Latin men are so fun in movies. They cry and sigh and say ‘Que Lindo!’ out loud, punch you in the shoulder etc.

Hope you find a lady before the snow sets in.

*

I was once in Storm Lake, Iowa, for a week. Very in love with a wonderful anthropologist who was divorced. We went there for me to meet his three children, who were living with his parents in Storm Lake. (His wife, an ex Miss Iowa, had run away from home.) I was so happy in Storm Lake. His parents, children and I all got along great. We decided there to do it, get married, combine our seven children. Incredible drive home to Albuquerque, reading aloud a Uruguayan poet, Herrera Y Reisseg, making love by those praying mantis old derricks, big old stars. The day after we got back he didn’t call, and didn’t call again and so I didn’t need to hear anything to realise he had thought better of the whole idea. I was so heartbroken I never even wrote about it, except for one line in some story. ‘And that cad, Harrison.’ Sorry, I digress. All I meant to say about Iowa was that I never saw so many basketball hoops in my life.

*

Seems to me the kids are just too darn healthy nowadays … get the same pleasure from flossing their teeth, jogging five miles or fucking and a shower. I mean, doesn’t anybody muffle sobs in pillows anymore? Get dizzy with desire in phone booths?

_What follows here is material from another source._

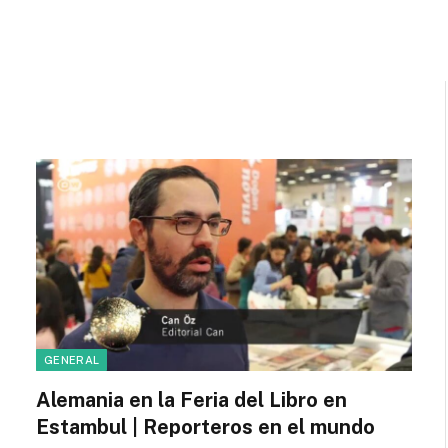
GENERAL
Alemania en la Feria del Libro en
Estambul | Reporteros en el mundo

I wrote about sex in the 40s in the story ‘Sex Appeal’ … ‘Sex itself seemed to have something to do with being mad. Cats acted pretty mad about the whole thing and all the movie stars seemed mad. Bette Davis and Barbara Stanwyck were downright mean. Bella Lynn and her friends would slouch in the Court Café, blowing smoke from their nostrils like petulant dragons . . .’

In my day it was dangerous and wicked. Father Haley, a Jesuit in Chile (in fact the first hard-on I ever saw was in a cassock. But I digress . . .), he told us that a kiss on the mouth was a venial sin, but a kiss on the neck was a mortal sin. It took Freddy Greenwell, an alto sax player, to convince of the latter, later.

Only you can possibly understand this sad story … I’d never tell a woman friend, they are so bitchy. Well, I’ve been very sick. Collapsed lung, near death, 12 blood clots in lungs, ICU etc. Now hobbling around with a cane, on 24-hour oxygen, for rest of life, ugh . . .

I mean was way depressing but the worst moment was one day when I unhooked the damn hose for a minute while I was combing my hair and suddenly remembered this dear lover, Terry. Hmm, I said to my reflection … how come I’m thinking about him? Because the air from the oxygen was breathing on my neck, like a kiss.

Hope this reaches you before you go east. Please don’t take a job. It breaks up the week.